> _Text passage_:
Testimony of Mr. Gensler
Mr. Gensler began by stating that the recent mutual fund scandals have revealed the
need for substantive reform regarding how mutual funds are governed and operated. He
offered a wide-ranging critique of mutual funds, including that fund directors serve on a part-
time basis, are unlikely to “make waves” because they are recruited by advisers, and rely solely
on the adviser for information. He also offered several reasons for the failure of the market to
provide better protection for fund investors, including: (1) the effectiveness of mutual fund
advertising in encouraging investors to chase recent performance, which he called a losing
strategy; and (2) mutual fund costs are “practically invisible” because they are deducted from
monthly returns.
Mr. Gensler stated that although the SEC is pursuing an active reform agenda, Congress
should give serious consideration to: (1) strengthening fund governance (e.g., require 75%
independent directors and an independent chair for all fund boards); (2) restricting payments of
soft dollars and Rule 12b-1 fees; (3) enhancing fund disclosure of transaction costs and revenue
sharing arrangements; and (4) endorsing or enhancing the SEC’s actions on certain issues raised
by the recent scandals (e.g., “hard 4:00 pm” close to address late trading). He stated that the
most important step Congress could take in promoting reform would be to codify “the duties
which independent directors hold to investors and tighten the standards to which they will be
held” (e.g., amend the Investment Company Act of 1940 to include a fiduciary duty for
directors, revise or repeal the Gartenberg standard for review of advisory fees.
3
Testimony of Mr. Glassman
Mr. Glassman testified that, while steps need to be taken to ensure that some investors
do not exploit stale pricing at the expense of others, the mutual fund industry is basically
sound. Of greater worry to him is that policymakers could limit choices and raise costs for
small investors by rushing to increase regulations in areas such as fees, board composition, and
disclosure. Mr. Glassman suggested that policymakers could perform a more useful service by
using the bully pulpit to condemn firms who abuse their clients’ trust and laud those that act
responsibly. He pointed to recent outflows of assets from firms facing allegations of
impropriety as proof that investors can exact a greater degree of discipline from fund firms than
can regulators.
With respect to fees and expenses, Mr. Glassman testified that despite clear disclosures
of fees and the best efforts of regulators, commentators, and others, many (if not most) investors
do not know the fees that their funds charge. He stated that investors are simply more
interested in returns and that no amount of disclosure will change that fact. He also criticized
the SEC’s proposed disclosure requirements concerning broker incentives and conflicts in
selling mutual fund shares, stating that they are so complicated as to be unusable. Mr.

> _Exercise requirements_:
Can you carry the mutual fund testimony summary above forward from the point where it stops?

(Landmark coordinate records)
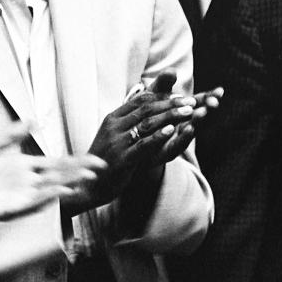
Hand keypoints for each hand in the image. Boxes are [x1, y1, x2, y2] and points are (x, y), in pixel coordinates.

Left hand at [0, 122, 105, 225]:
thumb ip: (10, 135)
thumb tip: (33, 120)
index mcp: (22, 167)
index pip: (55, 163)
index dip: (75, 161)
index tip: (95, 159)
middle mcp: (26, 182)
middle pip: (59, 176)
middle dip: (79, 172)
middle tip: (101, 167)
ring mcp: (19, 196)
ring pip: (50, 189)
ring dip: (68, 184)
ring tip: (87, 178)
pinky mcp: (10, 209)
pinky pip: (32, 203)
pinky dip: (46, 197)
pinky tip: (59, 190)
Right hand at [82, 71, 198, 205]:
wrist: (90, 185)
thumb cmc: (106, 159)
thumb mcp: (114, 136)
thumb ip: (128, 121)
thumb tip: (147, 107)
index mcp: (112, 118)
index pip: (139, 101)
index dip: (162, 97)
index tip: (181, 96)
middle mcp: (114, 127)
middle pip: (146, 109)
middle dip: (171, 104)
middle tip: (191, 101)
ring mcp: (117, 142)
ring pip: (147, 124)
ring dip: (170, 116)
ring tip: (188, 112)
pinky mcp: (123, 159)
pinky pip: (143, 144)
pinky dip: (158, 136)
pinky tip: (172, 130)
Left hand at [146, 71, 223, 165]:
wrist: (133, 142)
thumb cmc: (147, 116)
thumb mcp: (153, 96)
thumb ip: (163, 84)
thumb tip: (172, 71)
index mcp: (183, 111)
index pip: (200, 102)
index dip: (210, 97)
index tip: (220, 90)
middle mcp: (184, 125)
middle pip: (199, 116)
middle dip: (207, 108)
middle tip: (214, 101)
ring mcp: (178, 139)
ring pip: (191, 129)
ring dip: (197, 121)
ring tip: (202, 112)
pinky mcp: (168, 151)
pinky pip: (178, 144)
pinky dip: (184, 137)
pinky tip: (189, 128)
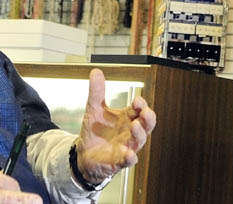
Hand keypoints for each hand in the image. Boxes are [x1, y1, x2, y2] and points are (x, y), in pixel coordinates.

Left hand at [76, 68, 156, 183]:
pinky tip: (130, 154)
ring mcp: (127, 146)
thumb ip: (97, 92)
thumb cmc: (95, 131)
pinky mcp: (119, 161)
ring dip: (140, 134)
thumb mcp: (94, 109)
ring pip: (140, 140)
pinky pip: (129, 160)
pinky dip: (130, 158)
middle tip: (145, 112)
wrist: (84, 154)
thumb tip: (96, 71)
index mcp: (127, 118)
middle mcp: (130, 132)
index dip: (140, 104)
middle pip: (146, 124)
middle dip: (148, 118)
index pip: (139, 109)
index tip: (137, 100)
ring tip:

> _Output of the task_:
Glassman concluded his testimony by stating that policymakers should instead focus on
investor education, calling it the most important step for improving fund governance and
helping small investors.
Testimony of Mr. Phillips
Mr. Phillips testified that mutual funds have a proud history but that the recent scandals
have badly damaged the industry’s credibility. He stated that investors need assurances that:
(1) mutual funds operate on a level playing field; (2) checks and balances exist to safeguard
investor interests; (3) adequate information will be available to allow investors or their advisers
to make intelligent decisions about their funds; and (4) mutual funds represent good value. Mr.
Phillips recommended 10 steps that legislators, regulators, and industry leaders could take to
ensure that mutual funds meet their obligations to the investing public. These steps include:
(1) defining what constitutes abusive market timing and taking meaningful steps to eliminate it;
(2) eliminating soft dollar and directed brokerage arrangements and providing better disclosure
of “pay-to-play” arrangements; (3) eliminating or seriously reconsidering the role of Rule 12b-1
fees, so that payments to selling brokers and fund supermarkets are made directly and not
through a fund’s expense ratio; (4) making fund directors more visible and accountable to
shareholders; and (5) requiring dollar disclosure of actual fund costs.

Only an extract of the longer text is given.